Thousands of U.S. dollars notes are piling up
Stacks of U.S. dollars. Reuters

The flood of technology corporate earnings report has ebbed, with the usual number of surprises. Still, if investors had paid attention to the out-of-cycle reports from leaders like Hewlett-Packard Co. (NYSE: HPQ), Oracle (Nasdaq: ORCL), the No. 1 database developer, and Cisco Systems Inc. (Nasdaq: CSCO), the No. 1 provider of Internet gear, they wouldn’t have been surprised.

The first takeaway for investors and consumers: Only the strongest companies are thriving. That holds for the likes of Apple (Nasdaq: AAPL), the world's most valuable technology company, International Business Machines Corp. (NYSE: IBM) and Verizon Communications (NYSE: VZ), the No. 2 U.S. carrier.

To use the language of Tony Soprano, they’re “good earners,” with solid cash flow, oodles of customers and good prospects for the fourth quarter and beyond.

On the other hand, a rival to Intel (Nasdaq: INTC), the No. 1 chipmaker, Advanced Micro Devices (NYSE: AMD), reported a $157 million net loss and plans to fire 1,800 more employees this quarter. IBM rival HP is still firing people amid a four-year “restructuring.”

The next is that once sophisticated new products have shipped, tech companies atop the supply chain have to deliver. In other words, Apple better sell tens of millions of iPhone 5s, iPads and iPad Minis this quarter; Microsoft needs a hit with Windows 8 and the Surface tablet and Amazon.com Inc. (Nasdaq: AMZN), the No. 1 e-retailer, with the newest Kindle Fire.
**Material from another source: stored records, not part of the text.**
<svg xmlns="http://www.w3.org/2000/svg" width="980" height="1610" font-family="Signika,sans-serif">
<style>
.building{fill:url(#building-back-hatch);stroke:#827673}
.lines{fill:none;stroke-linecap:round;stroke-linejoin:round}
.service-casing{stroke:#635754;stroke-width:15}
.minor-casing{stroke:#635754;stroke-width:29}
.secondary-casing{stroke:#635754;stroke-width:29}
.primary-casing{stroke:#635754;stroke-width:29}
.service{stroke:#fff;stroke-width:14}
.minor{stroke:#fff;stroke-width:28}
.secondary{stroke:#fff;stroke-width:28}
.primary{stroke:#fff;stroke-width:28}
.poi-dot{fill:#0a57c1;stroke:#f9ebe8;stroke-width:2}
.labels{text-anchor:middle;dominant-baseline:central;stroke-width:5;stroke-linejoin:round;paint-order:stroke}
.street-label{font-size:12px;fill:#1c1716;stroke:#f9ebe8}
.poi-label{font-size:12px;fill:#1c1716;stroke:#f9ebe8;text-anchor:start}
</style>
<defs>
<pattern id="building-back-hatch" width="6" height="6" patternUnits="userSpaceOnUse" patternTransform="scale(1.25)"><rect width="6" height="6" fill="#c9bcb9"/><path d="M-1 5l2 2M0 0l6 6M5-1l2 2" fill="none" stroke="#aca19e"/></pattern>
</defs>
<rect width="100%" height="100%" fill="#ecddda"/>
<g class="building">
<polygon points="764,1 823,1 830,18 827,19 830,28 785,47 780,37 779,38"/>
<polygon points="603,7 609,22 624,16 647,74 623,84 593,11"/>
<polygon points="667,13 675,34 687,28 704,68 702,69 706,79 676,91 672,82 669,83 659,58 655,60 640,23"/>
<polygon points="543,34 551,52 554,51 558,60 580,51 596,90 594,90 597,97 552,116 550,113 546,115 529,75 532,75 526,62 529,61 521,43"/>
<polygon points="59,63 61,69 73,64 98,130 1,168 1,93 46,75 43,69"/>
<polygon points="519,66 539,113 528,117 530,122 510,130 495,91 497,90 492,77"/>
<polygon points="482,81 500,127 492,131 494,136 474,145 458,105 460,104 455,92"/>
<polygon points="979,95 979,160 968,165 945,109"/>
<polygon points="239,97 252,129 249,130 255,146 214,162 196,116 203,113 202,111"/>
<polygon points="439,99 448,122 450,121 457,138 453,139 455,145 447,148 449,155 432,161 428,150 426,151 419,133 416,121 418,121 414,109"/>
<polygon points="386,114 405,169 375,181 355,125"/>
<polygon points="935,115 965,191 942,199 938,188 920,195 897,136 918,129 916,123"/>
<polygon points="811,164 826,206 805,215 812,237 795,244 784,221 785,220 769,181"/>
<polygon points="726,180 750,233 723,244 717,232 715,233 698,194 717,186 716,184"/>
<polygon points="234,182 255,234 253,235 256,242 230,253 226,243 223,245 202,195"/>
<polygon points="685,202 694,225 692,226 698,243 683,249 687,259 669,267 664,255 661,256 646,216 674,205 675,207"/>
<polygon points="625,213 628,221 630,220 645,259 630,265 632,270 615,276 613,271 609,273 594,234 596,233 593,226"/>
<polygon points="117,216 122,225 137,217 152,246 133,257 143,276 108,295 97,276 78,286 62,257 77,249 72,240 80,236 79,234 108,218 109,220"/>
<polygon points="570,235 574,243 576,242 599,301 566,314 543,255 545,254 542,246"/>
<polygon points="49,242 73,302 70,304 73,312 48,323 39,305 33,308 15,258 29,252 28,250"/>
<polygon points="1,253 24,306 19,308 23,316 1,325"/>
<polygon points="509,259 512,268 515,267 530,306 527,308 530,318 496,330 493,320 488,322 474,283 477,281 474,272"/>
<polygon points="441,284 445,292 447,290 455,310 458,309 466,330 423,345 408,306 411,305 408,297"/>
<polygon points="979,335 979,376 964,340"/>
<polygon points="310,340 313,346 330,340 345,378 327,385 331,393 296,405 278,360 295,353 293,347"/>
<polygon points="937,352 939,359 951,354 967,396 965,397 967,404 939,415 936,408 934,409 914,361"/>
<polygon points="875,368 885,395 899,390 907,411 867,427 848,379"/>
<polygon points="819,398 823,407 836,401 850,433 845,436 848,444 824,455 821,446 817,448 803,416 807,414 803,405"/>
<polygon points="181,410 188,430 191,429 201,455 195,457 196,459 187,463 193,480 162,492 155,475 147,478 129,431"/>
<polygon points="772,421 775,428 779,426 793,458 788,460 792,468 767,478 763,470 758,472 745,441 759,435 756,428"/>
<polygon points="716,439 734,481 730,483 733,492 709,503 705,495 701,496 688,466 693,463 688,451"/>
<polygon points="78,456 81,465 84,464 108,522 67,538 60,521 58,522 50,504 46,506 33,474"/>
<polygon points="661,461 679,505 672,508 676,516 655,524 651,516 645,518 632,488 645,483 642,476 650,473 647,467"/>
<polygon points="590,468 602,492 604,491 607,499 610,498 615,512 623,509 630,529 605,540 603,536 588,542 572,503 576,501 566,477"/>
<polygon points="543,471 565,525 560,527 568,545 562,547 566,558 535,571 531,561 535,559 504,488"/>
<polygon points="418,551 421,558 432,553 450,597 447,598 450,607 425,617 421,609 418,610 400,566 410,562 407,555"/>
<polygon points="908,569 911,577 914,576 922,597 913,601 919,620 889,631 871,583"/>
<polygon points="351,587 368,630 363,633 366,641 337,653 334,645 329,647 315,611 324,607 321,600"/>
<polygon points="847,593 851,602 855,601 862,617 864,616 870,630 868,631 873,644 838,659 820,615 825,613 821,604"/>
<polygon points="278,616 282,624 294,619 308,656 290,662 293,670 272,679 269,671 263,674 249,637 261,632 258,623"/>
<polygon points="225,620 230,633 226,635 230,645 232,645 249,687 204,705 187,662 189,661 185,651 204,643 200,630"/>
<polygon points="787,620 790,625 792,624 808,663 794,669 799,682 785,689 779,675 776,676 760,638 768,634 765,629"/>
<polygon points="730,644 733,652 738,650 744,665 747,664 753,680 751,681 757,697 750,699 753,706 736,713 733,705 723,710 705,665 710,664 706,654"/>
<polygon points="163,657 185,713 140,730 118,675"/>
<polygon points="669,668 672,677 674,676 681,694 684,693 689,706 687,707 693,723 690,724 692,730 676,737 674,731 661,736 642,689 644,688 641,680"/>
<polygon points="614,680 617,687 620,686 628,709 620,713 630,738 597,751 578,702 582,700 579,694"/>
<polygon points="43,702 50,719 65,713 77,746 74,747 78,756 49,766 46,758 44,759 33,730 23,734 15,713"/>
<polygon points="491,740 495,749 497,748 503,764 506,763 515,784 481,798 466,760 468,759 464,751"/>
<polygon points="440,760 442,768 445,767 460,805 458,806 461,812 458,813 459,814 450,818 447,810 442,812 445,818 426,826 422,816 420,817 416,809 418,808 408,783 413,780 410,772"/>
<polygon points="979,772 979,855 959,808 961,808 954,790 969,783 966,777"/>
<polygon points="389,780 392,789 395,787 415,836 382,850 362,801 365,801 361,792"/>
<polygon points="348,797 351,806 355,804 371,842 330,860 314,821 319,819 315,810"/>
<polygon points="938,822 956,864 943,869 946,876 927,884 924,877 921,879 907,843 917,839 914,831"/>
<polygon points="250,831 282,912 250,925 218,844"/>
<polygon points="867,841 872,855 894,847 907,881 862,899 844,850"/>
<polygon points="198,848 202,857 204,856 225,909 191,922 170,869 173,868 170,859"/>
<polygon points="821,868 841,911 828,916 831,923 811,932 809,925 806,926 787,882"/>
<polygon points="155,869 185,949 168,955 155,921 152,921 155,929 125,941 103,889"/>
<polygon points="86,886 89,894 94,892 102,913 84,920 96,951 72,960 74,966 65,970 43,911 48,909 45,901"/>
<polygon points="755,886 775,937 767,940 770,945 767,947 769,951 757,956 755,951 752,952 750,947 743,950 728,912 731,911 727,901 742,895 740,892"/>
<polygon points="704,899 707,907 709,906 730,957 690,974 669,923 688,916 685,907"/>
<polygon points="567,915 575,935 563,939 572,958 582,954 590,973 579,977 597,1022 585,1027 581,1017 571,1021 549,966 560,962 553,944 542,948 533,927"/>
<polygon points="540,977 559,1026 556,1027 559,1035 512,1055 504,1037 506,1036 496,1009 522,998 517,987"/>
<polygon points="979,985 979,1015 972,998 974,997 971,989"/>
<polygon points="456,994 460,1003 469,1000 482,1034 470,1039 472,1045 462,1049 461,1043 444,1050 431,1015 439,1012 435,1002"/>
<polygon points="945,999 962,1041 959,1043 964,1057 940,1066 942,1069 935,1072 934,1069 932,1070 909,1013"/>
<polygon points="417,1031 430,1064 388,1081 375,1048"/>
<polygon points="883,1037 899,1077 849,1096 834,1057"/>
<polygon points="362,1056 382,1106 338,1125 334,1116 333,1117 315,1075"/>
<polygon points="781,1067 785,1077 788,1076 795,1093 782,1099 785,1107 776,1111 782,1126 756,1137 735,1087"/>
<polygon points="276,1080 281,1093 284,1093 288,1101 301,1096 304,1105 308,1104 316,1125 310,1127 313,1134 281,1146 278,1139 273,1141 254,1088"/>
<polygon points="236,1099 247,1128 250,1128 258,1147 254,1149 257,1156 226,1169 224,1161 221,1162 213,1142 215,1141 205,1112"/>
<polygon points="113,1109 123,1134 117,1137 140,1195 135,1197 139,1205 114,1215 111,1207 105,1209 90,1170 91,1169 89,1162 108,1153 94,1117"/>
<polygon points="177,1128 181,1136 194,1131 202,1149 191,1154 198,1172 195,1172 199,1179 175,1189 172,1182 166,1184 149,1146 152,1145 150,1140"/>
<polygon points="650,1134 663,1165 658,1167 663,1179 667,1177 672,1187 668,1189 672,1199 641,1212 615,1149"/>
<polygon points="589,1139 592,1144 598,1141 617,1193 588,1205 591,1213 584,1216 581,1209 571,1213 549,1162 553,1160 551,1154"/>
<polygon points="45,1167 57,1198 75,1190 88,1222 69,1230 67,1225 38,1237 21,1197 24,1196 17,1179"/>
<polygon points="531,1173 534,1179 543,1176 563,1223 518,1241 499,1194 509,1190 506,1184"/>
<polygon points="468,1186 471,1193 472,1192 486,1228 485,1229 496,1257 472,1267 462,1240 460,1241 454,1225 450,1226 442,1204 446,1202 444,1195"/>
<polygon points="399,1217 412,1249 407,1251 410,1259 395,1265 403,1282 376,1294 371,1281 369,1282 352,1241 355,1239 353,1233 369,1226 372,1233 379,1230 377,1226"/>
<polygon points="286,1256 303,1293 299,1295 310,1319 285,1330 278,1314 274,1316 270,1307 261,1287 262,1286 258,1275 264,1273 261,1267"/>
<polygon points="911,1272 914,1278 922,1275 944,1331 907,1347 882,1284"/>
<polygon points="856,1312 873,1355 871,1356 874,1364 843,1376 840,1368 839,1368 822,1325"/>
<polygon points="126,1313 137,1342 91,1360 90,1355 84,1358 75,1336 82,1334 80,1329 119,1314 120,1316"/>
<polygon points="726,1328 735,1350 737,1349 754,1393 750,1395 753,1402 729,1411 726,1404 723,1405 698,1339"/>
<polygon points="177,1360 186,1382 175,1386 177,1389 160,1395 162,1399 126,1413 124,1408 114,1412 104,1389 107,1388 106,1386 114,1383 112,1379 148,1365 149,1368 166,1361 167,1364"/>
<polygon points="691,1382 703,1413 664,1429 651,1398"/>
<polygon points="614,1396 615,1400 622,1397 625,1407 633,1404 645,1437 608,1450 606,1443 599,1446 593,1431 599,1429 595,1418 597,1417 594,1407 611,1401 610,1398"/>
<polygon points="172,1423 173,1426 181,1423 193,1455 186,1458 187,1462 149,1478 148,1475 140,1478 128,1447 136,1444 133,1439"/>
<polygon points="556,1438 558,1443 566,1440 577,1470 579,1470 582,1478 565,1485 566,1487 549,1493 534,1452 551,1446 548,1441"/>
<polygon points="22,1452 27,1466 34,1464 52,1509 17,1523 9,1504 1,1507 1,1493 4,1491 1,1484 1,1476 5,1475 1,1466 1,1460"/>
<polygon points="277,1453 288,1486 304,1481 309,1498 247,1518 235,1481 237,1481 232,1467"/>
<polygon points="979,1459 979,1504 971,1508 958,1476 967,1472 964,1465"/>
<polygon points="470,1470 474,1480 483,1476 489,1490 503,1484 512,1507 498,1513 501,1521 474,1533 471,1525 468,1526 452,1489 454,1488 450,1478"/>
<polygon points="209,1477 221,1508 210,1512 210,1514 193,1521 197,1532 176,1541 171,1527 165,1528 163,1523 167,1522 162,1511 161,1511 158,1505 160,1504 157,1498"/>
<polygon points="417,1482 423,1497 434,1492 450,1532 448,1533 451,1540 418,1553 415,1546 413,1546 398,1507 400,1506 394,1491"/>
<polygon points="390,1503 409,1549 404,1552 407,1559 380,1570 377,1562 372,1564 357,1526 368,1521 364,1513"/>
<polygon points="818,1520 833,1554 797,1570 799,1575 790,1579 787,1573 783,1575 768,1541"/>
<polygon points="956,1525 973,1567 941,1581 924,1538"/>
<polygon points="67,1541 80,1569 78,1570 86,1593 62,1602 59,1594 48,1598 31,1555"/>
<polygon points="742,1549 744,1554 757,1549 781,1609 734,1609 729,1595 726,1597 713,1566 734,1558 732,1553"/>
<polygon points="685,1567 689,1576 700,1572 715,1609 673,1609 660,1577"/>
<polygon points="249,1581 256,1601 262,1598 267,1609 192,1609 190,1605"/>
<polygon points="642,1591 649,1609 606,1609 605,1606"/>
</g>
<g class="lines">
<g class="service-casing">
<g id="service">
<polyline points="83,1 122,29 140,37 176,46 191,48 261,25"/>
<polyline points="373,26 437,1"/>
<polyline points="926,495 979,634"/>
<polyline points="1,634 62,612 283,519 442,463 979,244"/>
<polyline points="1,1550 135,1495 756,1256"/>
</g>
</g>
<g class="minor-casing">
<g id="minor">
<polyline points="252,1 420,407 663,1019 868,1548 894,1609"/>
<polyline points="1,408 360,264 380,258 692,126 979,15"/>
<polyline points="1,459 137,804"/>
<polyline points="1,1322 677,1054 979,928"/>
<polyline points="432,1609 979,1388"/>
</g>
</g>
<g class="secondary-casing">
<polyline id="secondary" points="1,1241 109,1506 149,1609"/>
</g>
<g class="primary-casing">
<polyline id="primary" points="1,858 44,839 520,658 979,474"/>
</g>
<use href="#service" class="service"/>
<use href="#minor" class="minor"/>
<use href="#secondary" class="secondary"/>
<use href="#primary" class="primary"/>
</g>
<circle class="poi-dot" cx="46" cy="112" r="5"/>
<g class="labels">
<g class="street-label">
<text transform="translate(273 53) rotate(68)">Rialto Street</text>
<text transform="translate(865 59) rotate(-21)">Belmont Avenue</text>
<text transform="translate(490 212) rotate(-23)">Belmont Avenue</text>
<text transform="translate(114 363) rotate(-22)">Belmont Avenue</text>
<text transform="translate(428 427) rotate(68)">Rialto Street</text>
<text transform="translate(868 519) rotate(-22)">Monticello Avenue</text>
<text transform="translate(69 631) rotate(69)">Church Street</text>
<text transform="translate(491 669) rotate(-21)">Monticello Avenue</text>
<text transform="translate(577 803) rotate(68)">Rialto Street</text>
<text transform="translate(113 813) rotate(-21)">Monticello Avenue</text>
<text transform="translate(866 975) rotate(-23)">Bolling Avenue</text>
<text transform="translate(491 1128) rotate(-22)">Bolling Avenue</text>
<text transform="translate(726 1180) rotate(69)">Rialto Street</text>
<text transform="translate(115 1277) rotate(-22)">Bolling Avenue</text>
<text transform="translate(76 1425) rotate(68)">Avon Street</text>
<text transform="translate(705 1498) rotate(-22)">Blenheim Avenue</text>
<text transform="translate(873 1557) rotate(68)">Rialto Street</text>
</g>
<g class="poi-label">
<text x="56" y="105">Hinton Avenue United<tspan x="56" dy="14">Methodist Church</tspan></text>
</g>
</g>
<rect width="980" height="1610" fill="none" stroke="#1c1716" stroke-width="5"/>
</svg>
Hats off to Samsung Electronics (Seoul: 005930), the world’s most aggressive technology company. The biggest maker of DRAM chips has become the biggest maker of smartphones with its Galaxy S III and earlier models, as well as a profit giant, reporting record net income of 8.12 trillion Korean won (US $7.42 billion).

A lot of suppliers and customers are gambling on the winners' success, including Britain’s ARM Holdings (Nasdaq: ARMH), whose chips are in the iPad, iPhone and many other portable devices; the PC makers like HP, Lenovo Group (Pink: LNVGY) and Dell (Nasdaq: DELL), the No. 3 PC maker, which control the Windows 8 rollout and Google (Nasdaq: GOOG), the No. 1 search engine, whose Android OS runs Samsung phones and just about everyone else’s not in Apple’s iOS 6 universe.

It also helps to have cash and investments: Apple has more than anyone else – a monumental $121.25 billion – for development and marketing; Facebook (Nasdaq: FB), the No. 1 social networking site, has $10.5 billion and Google, $45.7 billion. IBM reported about $17.5 billion while Intel had only $6 billion.

That kind of money can underwrite a lot of development and support new hiring, although hoards of Apple’s size are truly obscene, even with a $2.65-a-share quarterly dividend!

Another takeaway: Get customers to use products more so as to generate more revenue. So with its 188 million active user accounts, Amazon ought to be able to sell more merchandise, more Kindle Fires (and more web services) than before.

The Big Three mobile phone carriers all reported more net smartphone customers and higher average revenue per user (ARPU) with Verizon Wireless reporting a ARPU of $145.42, followed by AT&T’s $65.20 and Sprint Nextel Corp.’s (NYSE: S) $61.18.

Indeed, if consumers derive more content from mobile platforms, that could wreak havoc with “older” media formats such as from Netflix Inc. (Nasdaq: NFLX), whose third-quarter earnings plunged 88 percent, or Zynga Inc. (Nasdaq: ZNGA), which reported another net loss, $52.7 million, or 7 cents.

One of the pillars of Apple’s profitability is wedding customers to its iOS, so that they come to the company directly for content and support, while using their mobile phone supplier for data. That will increase next month when the long-term evolution (LTE) version of the iPad ships.

Finally, one last takeaway: be behind the scenes, with billing or analytical products needed to monitor the technology environment. Companies like Amdocs Ltd. (NYSE: DOX), provide the software to the mobile carriers for billing all that extra data; EMC Corp. (NYSE: EMC) is the biggest maker of storage products, virtualization software and a big player in security services, and Adobe Systems Inc. (Nasdaq: ADBE) remains tops in publishing, digital media and design and now in app development.

Shares of Amdocs have gained 15.3 percent this year, EMC’s are up 11.2 percent and Adobe’s have risen 20 percent.